Grundlage ist das zu zahlende Nettoentgelt für die Haftungssicherung zum Mindestlohn. Es umfasst den Betrag, der nach Abzug der gesamten Sozialversicherungsbeiträge sowie von Lohnsteuer an den gewerblichen Arbeitnehmer auszuzahlen ist. Für das Urlaubsverfahren ist noch der Beitragsanteil an die Sozialkassen der Bauwirtschaft zu leisten. Dafür stellt die SOKA-Bau Vollmachtformulare (aktualisiert nach den Anforderungen der Datenschutzgrundverordnung) auf ihrer Internetseite zur Einholung von Auskünften bereit, inwieweit Beiträge gegenüber der SOKA-Bau geleistet werden. Tritt eine Insolvenz ein, dann haftet der GU- bzw. HU nicht gegenüber der Bundesagentur für Arbeit. Dies leitet sich aus einem Urteil des Bundesarbeitsgerichts vom 8. Dezember 2010 ab. Ein Rückgriff bei gezahltem Insolvenzgeld auf den Hauptunternehmer wird als "systemfremd" angesehen. Anliegen des Hauptunternehmers ist es, das Risiko aus der Haftung möglichst zu minimieren und dafür geeignete Maßnahmen zur Haftungssicherung zum Mindestlohn zu prüfen und vorzusehen, möglichst bereits bei der Vertragsgestaltung mit dem Nachunternehmer. Als sicherste Form gilt der Nachweis einer vorliegenden Präqualifikation. Dann haftet der Hauptunternehmer nicht für die Urlaubskassenbeiträge, sondern nur noch bei Konstellationen des Missbrauchs sowie für den Mindestlohn. Auftragsbezogen kann auch bei der SOKA-Bau die Ausstellung einer Bescheinigung über die ordnungsmäßige Teilnahme des Nachunternehmers am Sozialkassenverfahren verlangt und dann vorgelegt werden.
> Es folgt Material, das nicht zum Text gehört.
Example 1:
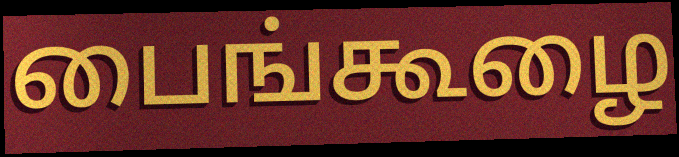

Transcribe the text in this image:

பைங்கூழை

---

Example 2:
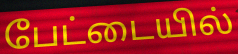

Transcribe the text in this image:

பேட்டையில்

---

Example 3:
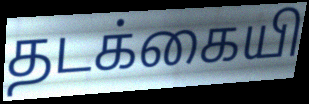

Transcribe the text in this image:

தடக்கையி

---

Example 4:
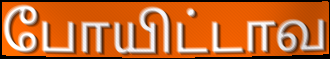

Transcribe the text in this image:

போயிட்டாவ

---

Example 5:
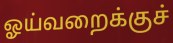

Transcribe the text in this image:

ஓய்வறைக்குச்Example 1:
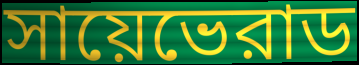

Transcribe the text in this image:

সায়েভেরাড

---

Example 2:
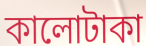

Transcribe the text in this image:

কালোটাকা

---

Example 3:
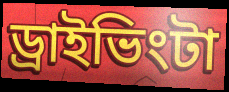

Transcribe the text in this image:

ড্রাইভিংটা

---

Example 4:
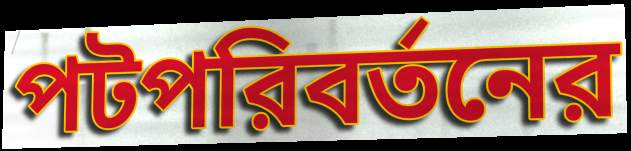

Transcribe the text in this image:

পটপরিবর্তনের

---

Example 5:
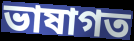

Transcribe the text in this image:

ভাষাগত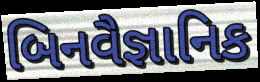
બિનવૈજ્ઞાનિક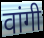
वांगी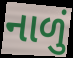
નાળું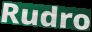
RudroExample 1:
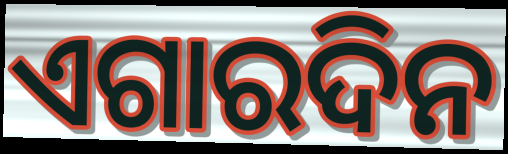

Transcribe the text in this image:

ଏଗାରଦିନ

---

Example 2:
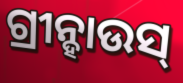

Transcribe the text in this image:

ଗ୍ରୀନ୍ହାଉସ୍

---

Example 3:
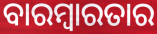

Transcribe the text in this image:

ବାରମ୍ବାରତାର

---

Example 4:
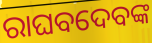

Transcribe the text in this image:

ରାଘବଦେବଙ୍କ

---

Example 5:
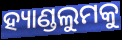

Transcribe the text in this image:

ହ୍ୟାଣ୍ଡଲୁମକୁ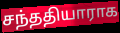
சந்ததியாராகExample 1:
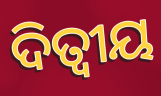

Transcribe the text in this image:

ଦିତ୍ୱୀୟ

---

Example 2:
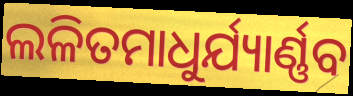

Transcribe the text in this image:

ଲଳିତମାଧୁର୍ଯ୍ୟାର୍ଣ୍ଣବ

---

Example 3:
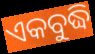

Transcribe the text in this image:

ଏକବୁଦ୍ଧି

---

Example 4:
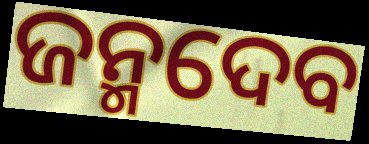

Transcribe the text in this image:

ଜନ୍ମଦେବ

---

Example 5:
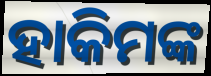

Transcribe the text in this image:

ହାକିମଙ୍କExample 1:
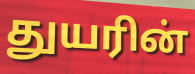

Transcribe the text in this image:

துயரின்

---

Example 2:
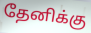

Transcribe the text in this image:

தேனிக்கு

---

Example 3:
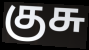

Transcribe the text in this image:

குசு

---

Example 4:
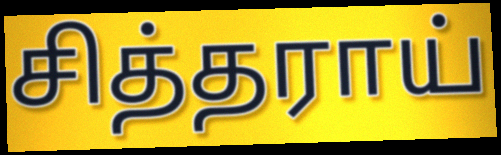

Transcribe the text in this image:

சித்தராய்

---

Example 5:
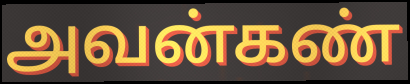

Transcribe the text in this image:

அவன்கண்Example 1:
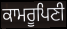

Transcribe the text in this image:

ਕਾਮਰੂਪਿਣੀ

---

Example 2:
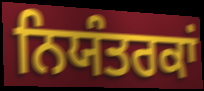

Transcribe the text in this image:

ਨਿਯੰਤਰਕਾਂ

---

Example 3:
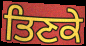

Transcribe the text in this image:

ਤਿਣਕੇ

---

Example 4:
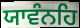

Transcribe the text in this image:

ਯਾਵੰਨਹਿ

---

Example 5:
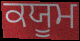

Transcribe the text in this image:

ਕਯੂਮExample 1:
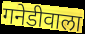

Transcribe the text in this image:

गनेडीवाला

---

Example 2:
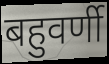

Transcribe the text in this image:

बहुवर्णी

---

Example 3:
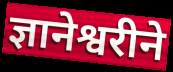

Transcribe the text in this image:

ज्ञानेश्वरीने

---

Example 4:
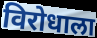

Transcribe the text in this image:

विरोधाला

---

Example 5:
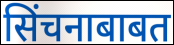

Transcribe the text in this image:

सिंचनाबाबत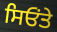
ਸਿਓਂਤੇ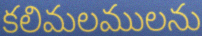
కలిమలములనుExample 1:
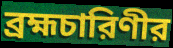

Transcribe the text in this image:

ব্রহ্মচারিণীর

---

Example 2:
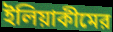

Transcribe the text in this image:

ইলিয়াকীমের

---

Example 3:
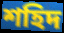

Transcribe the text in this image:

শহিদ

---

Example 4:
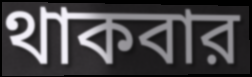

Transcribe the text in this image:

থাকবার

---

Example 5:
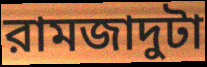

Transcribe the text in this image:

রামজাদুটা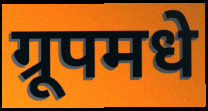
ग्रूपमधे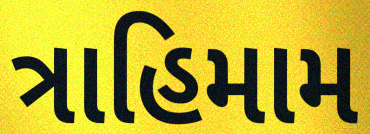
ત્રાહિમામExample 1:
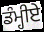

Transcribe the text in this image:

ਡੰਮ੍ਹੀਏ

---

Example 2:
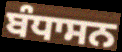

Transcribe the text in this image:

ਬੰਧਾਸਨ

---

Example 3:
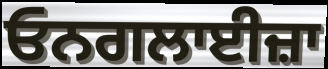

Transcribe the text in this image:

ਓਨਗਲਾਈਜ਼ਾ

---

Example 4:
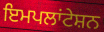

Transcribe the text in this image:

ਇਮਪਲਾਂਟੇਸ਼ਨ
Die Haftung des GU/HU nach § 14 AEntG wie ein Bürge ist nicht maßgebend für:
Bauunternehmer, die eine Bauleistung für den eigenen – gewerblichen – Eigenbedarf als Bauherr in Auftrag geben (nach einem Urteil des Bundesarbeitsgerichts (BAG) vom 16. Oktober 2019 – 5 AZR 241/18),
private Bauherren (Besteller und Verbraucher) und
direkte Auftragnehmer von Leistungen ohne Weitergabe.
Die GU/HU können dem Haftungsrisiko auch mit Verpflichtungs- bzw. Freistellungserklärungen der Nachunternehmer begegnen. Der Hauptverband der Deutschen Bauindustrie (HDB) hat Muster-Formulare als Formulare für SF-Bau (FSB) für die Vertragsgestaltung der GU/HU mit NU erarbeitet und herausgegeben, zuletzt zum Stand: Jahr 2019.
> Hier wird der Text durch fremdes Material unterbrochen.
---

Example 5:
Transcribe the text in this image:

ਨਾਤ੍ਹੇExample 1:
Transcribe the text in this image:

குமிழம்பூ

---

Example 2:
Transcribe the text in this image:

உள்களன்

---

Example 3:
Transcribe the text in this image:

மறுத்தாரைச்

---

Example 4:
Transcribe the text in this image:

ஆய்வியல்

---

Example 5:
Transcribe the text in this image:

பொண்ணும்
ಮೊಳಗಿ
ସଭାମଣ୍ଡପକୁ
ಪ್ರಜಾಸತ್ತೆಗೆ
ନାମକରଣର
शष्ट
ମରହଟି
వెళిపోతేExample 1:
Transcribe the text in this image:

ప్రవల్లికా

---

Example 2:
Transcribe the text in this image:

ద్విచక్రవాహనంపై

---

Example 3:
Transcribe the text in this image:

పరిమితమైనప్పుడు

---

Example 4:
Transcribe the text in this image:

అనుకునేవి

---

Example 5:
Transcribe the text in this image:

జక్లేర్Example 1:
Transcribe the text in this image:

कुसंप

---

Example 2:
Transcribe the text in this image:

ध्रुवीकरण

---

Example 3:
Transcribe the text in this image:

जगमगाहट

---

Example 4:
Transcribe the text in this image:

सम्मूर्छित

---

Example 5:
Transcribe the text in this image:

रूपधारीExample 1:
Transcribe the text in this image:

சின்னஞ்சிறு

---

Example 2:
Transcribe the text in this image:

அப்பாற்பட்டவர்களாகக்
Das Vertragsformular "FSB 2019-3: Verhandlungsprotokoll/ Nachunternehmervertrag (Nachunternehmersitz Inland)" sieht unter Tz. 14 – Arbeitnehmereinsatz – Verpflichtungserklärungen des Nachunternehmers vor zur:
Zahlung des tariflichen bzw. gesetzlichen Mindestlohns und der zu leistenden Sozial- und Unfallversicherungsbeiträge sowie des Urlaubskassenbeitrags und
Gestaltung der Lohnunterlagen beim NU mit eindeutiger Zuordnung der Arbeitnehmer, der Arbeitsentgelte und abgeführten Beiträge.
Diese Garantiehaftung des Hauptunternehmers wurde höchstrichterlich auch als Europa-rechtskonform und mit dem Grundgesetz vereinbar entschieden.